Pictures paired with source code

--- --- ---

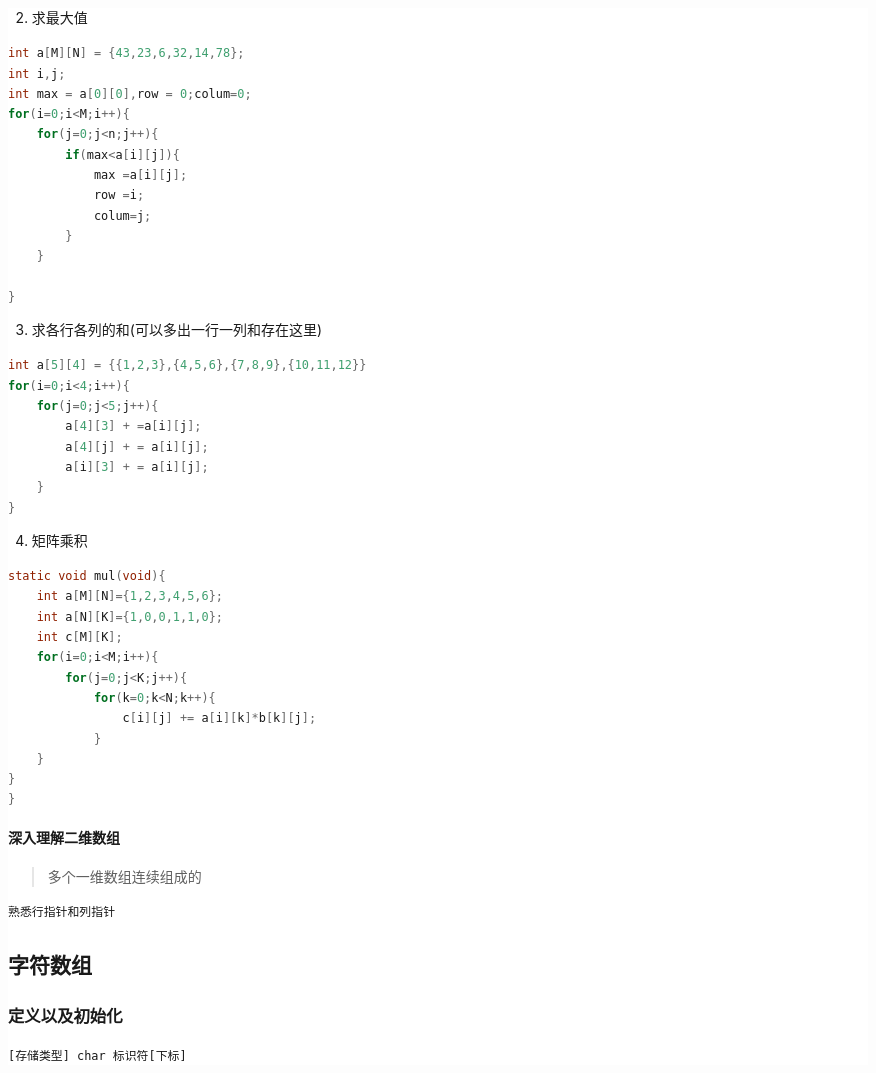 2. 求最大值
```c
int a[M][N] = {43,23,6,32,14,78};
int i,j;
int max = a[0][0],row = 0;colum=0;
for(i=0;i<M;i++){
	for(j=0;j<n;j++){
		if(max<a[i][j]){
			max =a[i][j];
			row =i;
			colum=j;
		}
	}
	
}
```

3. 求各行各列的和(可以多出一行一列和存在这里)
```c
int a[5][4] = {{1,2,3},{4,5,6},{7,8,9},{10,11,12}} 
for(i=0;i<4;i++){
	for(j=0;j<5;j++){
		a[4][3] + =a[i][j];
		a[4][j] + = a[i][j];
		a[i][3] + = a[i][j];
	}
}
```

4. 矩阵乘积
```c
static void mul(void){
	int a[M][N]={1,2,3,4,5,6};
	int a[N][K]={1,0,0,1,1,0};
	int c[M][K];
	for(i=0;i<M;i++){
		for(j=0;j<K;j++){
			for(k=0;k<N;k++){
				c[i][j] += a[i][k]*b[k][j];
			}
	}
}
}
```


#### 深入理解二维数组
> 多个一维数组连续组成的

```
熟悉行指针和列指针
```


## 字符数组
### 定义以及初始化
``[存储类型] char 标识符[下标]``
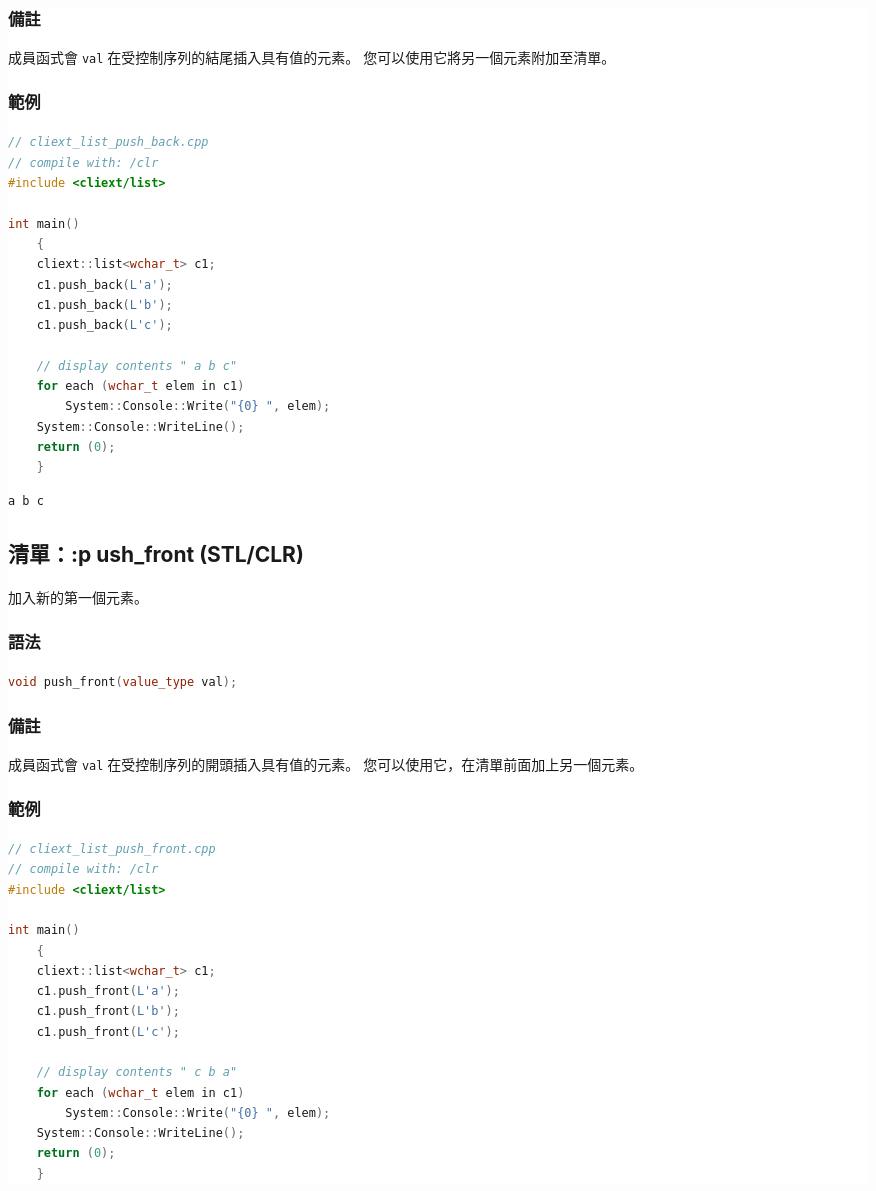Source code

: ### <a name="remarks"></a>備註

成員函式會 `val` 在受控制序列的結尾插入具有值的元素。 您可以使用它將另一個元素附加至清單。

### <a name="example"></a>範例

```cpp
// cliext_list_push_back.cpp
// compile with: /clr
#include <cliext/list>

int main()
    {
    cliext::list<wchar_t> c1;
    c1.push_back(L'a');
    c1.push_back(L'b');
    c1.push_back(L'c');

    // display contents " a b c"
    for each (wchar_t elem in c1)
        System::Console::Write("{0} ", elem);
    System::Console::WriteLine();
    return (0);
    }
```

```Output
a b c
```

## <a name="listpush_front-stlclr"></a><a name="push_front"></a> 清單：:p ush_front (STL/CLR) 

加入新的第一個元素。

### <a name="syntax"></a>語法

```cpp
void push_front(value_type val);
```

### <a name="remarks"></a>備註

成員函式會 `val` 在受控制序列的開頭插入具有值的元素。 您可以使用它，在清單前面加上另一個元素。

### <a name="example"></a>範例

```cpp
// cliext_list_push_front.cpp
// compile with: /clr
#include <cliext/list>

int main()
    {
    cliext::list<wchar_t> c1;
    c1.push_front(L'a');
    c1.push_front(L'b');
    c1.push_front(L'c');

    // display contents " c b a"
    for each (wchar_t elem in c1)
        System::Console::Write("{0} ", elem);
    System::Console::WriteLine();
    return (0);
    }
```
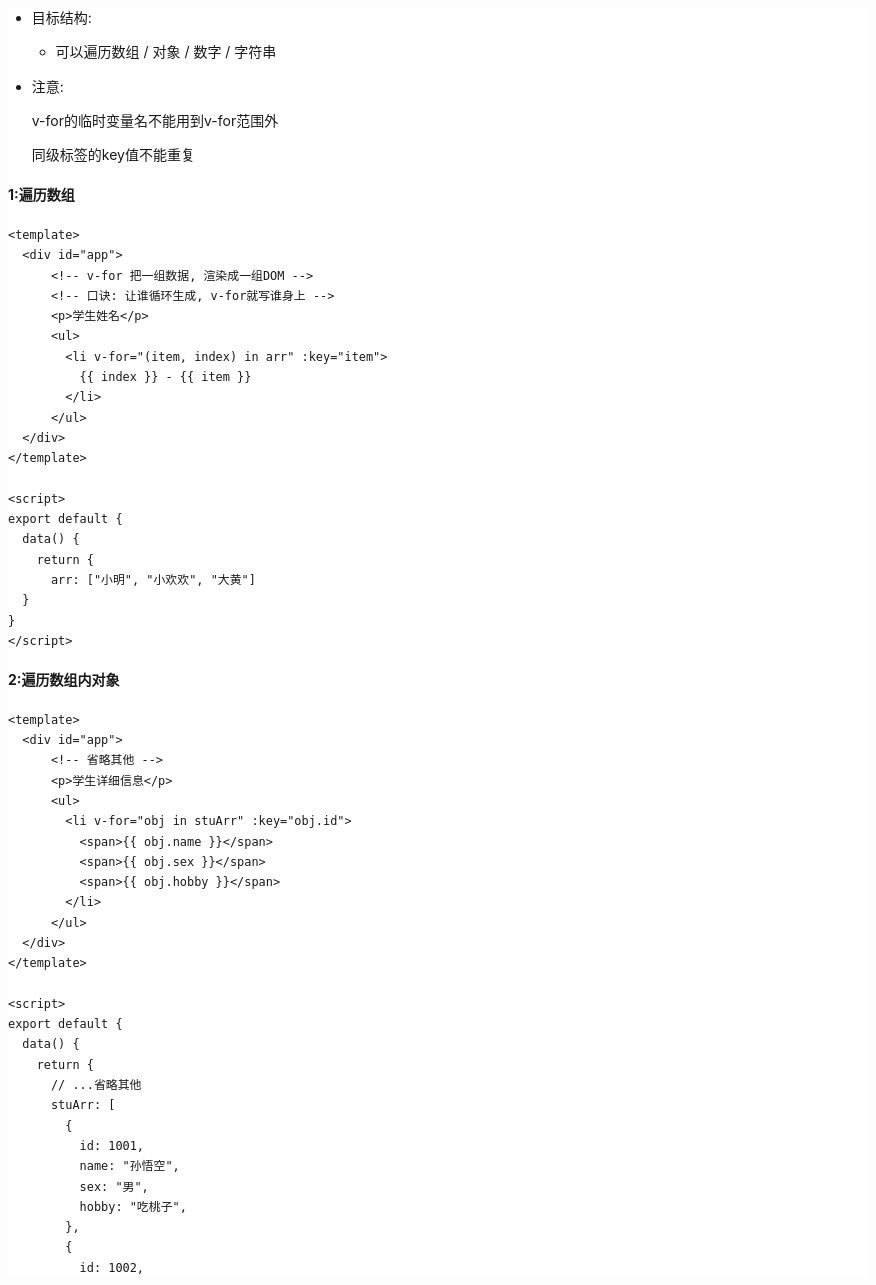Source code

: * 目标结构:

  * 可以遍历数组 / 对象 / 数字 / 字符串

* 注意:

  v-for的临时变量名不能用到v-for范围外

  同级标签的key值不能重复

#### 1:遍历数组

```vue
<template>
  <div id="app">
      <!-- v-for 把一组数据, 渲染成一组DOM -->
      <!-- 口诀: 让谁循环生成, v-for就写谁身上 -->
      <p>学生姓名</p>
      <ul>
        <li v-for="(item, index) in arr" :key="item">
          {{ index }} - {{ item }}
        </li>
      </ul>
  </div>
</template>

<script>
export default {
  data() {
    return {
      arr: ["小明", "小欢欢", "大黄"]
  }
}
</script>
```

#### 2:遍历数组内对象

```vue
<template>
  <div id="app">
      <!-- 省略其他 -->
      <p>学生详细信息</p>
      <ul>
        <li v-for="obj in stuArr" :key="obj.id">
          <span>{{ obj.name }}</span>
          <span>{{ obj.sex }}</span>
          <span>{{ obj.hobby }}</span>
        </li>
      </ul>
  </div>
</template>

<script>
export default {
  data() {
    return {
      // ...省略其他
      stuArr: [
        {
          id: 1001,
          name: "孙悟空",
          sex: "男",
          hobby: "吃桃子",
        },
        {
          id: 1002,
```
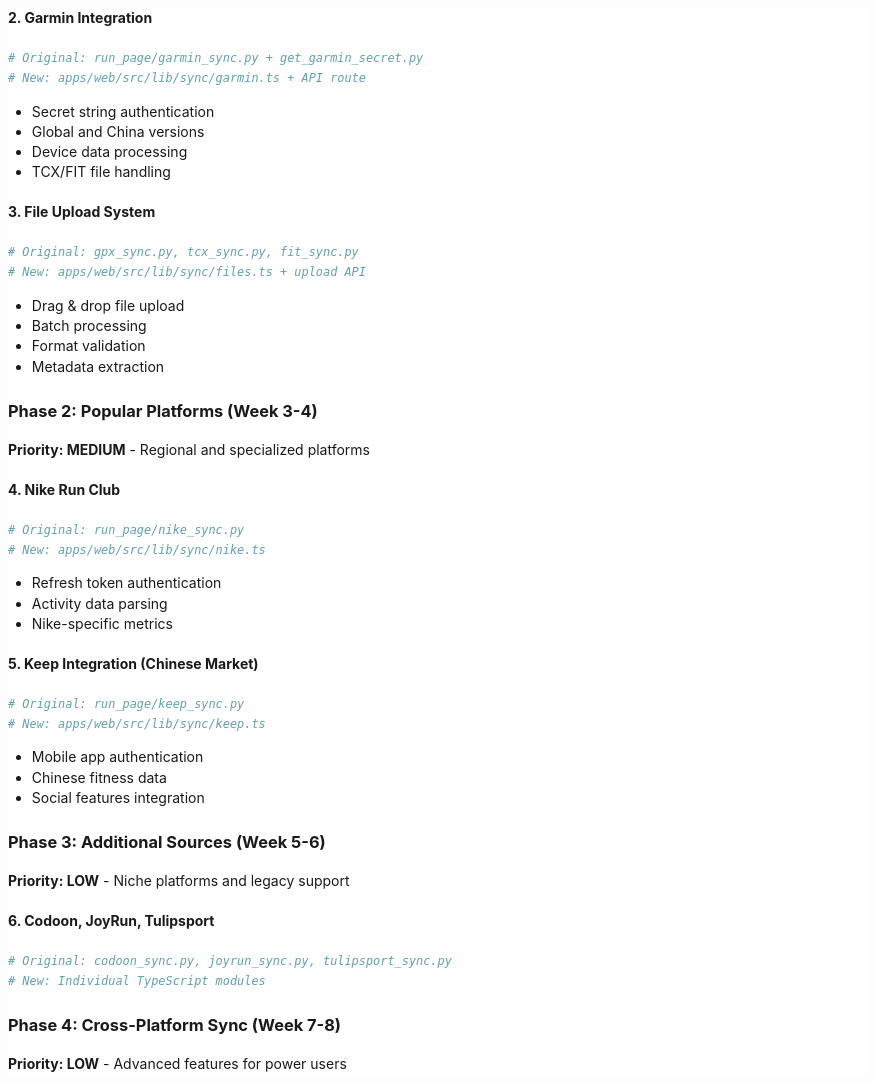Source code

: #### 2. Garmin Integration  
```python
# Original: run_page/garmin_sync.py + get_garmin_secret.py
# New: apps/web/src/lib/sync/garmin.ts + API route
```
- Secret string authentication
- Global and China versions
- Device data processing
- TCX/FIT file handling

#### 3. File Upload System
```python
# Original: gpx_sync.py, tcx_sync.py, fit_sync.py
# New: apps/web/src/lib/sync/files.ts + upload API
```
- Drag & drop file upload
- Batch processing
- Format validation
- Metadata extraction

### Phase 2: Popular Platforms (Week 3-4)
**Priority: MEDIUM** - Regional and specialized platforms

#### 4. Nike Run Club
```python
# Original: run_page/nike_sync.py
# New: apps/web/src/lib/sync/nike.ts
```
- Refresh token authentication
- Activity data parsing
- Nike-specific metrics

#### 5. Keep Integration (Chinese Market)
```python
# Original: run_page/keep_sync.py  
# New: apps/web/src/lib/sync/keep.ts
```
- Mobile app authentication
- Chinese fitness data
- Social features integration

### Phase 3: Additional Sources (Week 5-6)
**Priority: LOW** - Niche platforms and legacy support

#### 6. Codoon, JoyRun, Tulipsport
```python
# Original: codoon_sync.py, joyrun_sync.py, tulipsport_sync.py
# New: Individual TypeScript modules
```

### Phase 4: Cross-Platform Sync (Week 7-8)
**Priority: LOW** - Advanced features for power users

--- --- ---

→ **Exercise requirements**
Could you set down every entry again exactly as written, leaving out any pictures?

→ **Response to this task**
 2. 求最大值
```c
int a[M][N] = {43,23,6,32,14,78};
int i,j;
int max = a[0][0],row = 0;colum=0;
for(i=0;i<M;i++){
	for(j=0;j<n;j++){
		if(max<a[i][j]){
			max =a[i][j];
			row =i;
			colum=j;
		}
	}
	
}
```

3. 求各行各列的和(可以多出一行一列和存在这里)
```c
int a[5][4] = {{1,2,3},{4,5,6},{7,8,9},{10,11,12}} 
for(i=0;i<4;i++){
	for(j=0;j<5;j++){
		a[4][3] + =a[i][j];
		a[4][j] + = a[i][j];
		a[i][3] + = a[i][j];
	}
}
```

4. 矩阵乘积
```c
static void mul(void){
	int a[M][N]={1,2,3,4,5,6};
	int a[N][K]={1,0,0,1,1,0};
	int c[M][K];
	for(i=0;i<M;i++){
		for(j=0;j<K;j++){
			for(k=0;k<N;k++){
				c[i][j] += a[i][k]*b[k][j];
			}
	}
}
}
```


#### 深入理解二维数组
> 多个一维数组连续组成的

```
熟悉行指针和列指针
```


## 字符数组
### 定义以及初始化
``[存储类型] char 标识符[下标]``
Source code

: ### <a name="remarks"></a>備註

成員函式會 `val` 在受控制序列的結尾插入具有值的元素。 您可以使用它將另一個元素附加至清單。

### <a name="example"></a>範例

```cpp
// cliext_list_push_back.cpp
// compile with: /clr
#include <cliext/list>

int main()
    {
    cliext::list<wchar_t> c1;
    c1.push_back(L'a');
    c1.push_back(L'b');
    c1.push_back(L'c');

    // display contents " a b c"
    for each (wchar_t elem in c1)
        System::Console::Write("{0} ", elem);
    System::Console::WriteLine();
    return (0);
    }
```

```Output
a b c
```

## <a name="listpush_front-stlclr"></a><a name="push_front"></a> 清單：:p ush_front (STL/CLR) 

加入新的第一個元素。

### <a name="syntax"></a>語法

```cpp
void push_front(value_type val);
```

### <a name="remarks"></a>備註

成員函式會 `val` 在受控制序列的開頭插入具有值的元素。 您可以使用它，在清單前面加上另一個元素。

### <a name="example"></a>範例

```cpp
// cliext_list_push_front.cpp
// compile with: /clr
#include <cliext/list>

int main()
    {
    cliext::list<wchar_t> c1;
    c1.push_front(L'a');
    c1.push_front(L'b');
    c1.push_front(L'c');

    // display contents " c b a"
    for each (wchar_t elem in c1)
        System::Console::Write("{0} ", elem);
    System::Console::WriteLine();
    return (0);
    }
```
Source code

: * 目标结构:

  * 可以遍历数组 / 对象 / 数字 / 字符串

* 注意:

  v-for的临时变量名不能用到v-for范围外

  同级标签的key值不能重复

#### 1:遍历数组

```vue
<template>
  <div id="app">
      <!-- v-for 把一组数据, 渲染成一组DOM -->
      <!-- 口诀: 让谁循环生成, v-for就写谁身上 -->
      <p>学生姓名</p>
      <ul>
        <li v-for="(item, index) in arr" :key="item">
          {{ index }} - {{ item }}
        </li>
      </ul>
  </div>
</template>

<script>
export default {
  data() {
    return {
      arr: ["小明", "小欢欢", "大黄"]
  }
}
</script>
```

#### 2:遍历数组内对象

```vue
<template>
  <div id="app">
      <!-- 省略其他 -->
      <p>学生详细信息</p>
      <ul>
        <li v-for="obj in stuArr" :key="obj.id">
          <span>{{ obj.name }}</span>
          <span>{{ obj.sex }}</span>
          <span>{{ obj.hobby }}</span>
        </li>
      </ul>
  </div>
</template>

<script>
export default {
  data() {
    return {
      // ...省略其他
      stuArr: [
        {
          id: 1001,
          name: "孙悟空",
          sex: "男",
          hobby: "吃桃子",
        },
        {
          id: 1002,
```
Source code

: #### 2. Garmin Integration  
```python
# Original: run_page/garmin_sync.py + get_garmin_secret.py
# New: apps/web/src/lib/sync/garmin.ts + API route
```
- Secret string authentication
- Global and China versions
- Device data processing
- TCX/FIT file handling

#### 3. File Upload System
```python
# Original: gpx_sync.py, tcx_sync.py, fit_sync.py
# New: apps/web/src/lib/sync/files.ts + upload API
```
- Drag & drop file upload
- Batch processing
- Format validation
- Metadata extraction

### Phase 2: Popular Platforms (Week 3-4)
**Priority: MEDIUM** - Regional and specialized platforms

#### 4. Nike Run Club
```python
# Original: run_page/nike_sync.py
# New: apps/web/src/lib/sync/nike.ts
```
- Refresh token authentication
- Activity data parsing
- Nike-specific metrics

#### 5. Keep Integration (Chinese Market)
```python
# Original: run_page/keep_sync.py  
# New: apps/web/src/lib/sync/keep.ts
```
- Mobile app authentication
- Chinese fitness data
- Social features integration

### Phase 3: Additional Sources (Week 5-6)
**Priority: LOW** - Niche platforms and legacy support

#### 6. Codoon, JoyRun, Tulipsport
```python
# Original: codoon_sync.py, joyrun_sync.py, tulipsport_sync.py
# New: Individual TypeScript modules
```

### Phase 4: Cross-Platform Sync (Week 7-8)
**Priority: LOW** - Advanced features for power users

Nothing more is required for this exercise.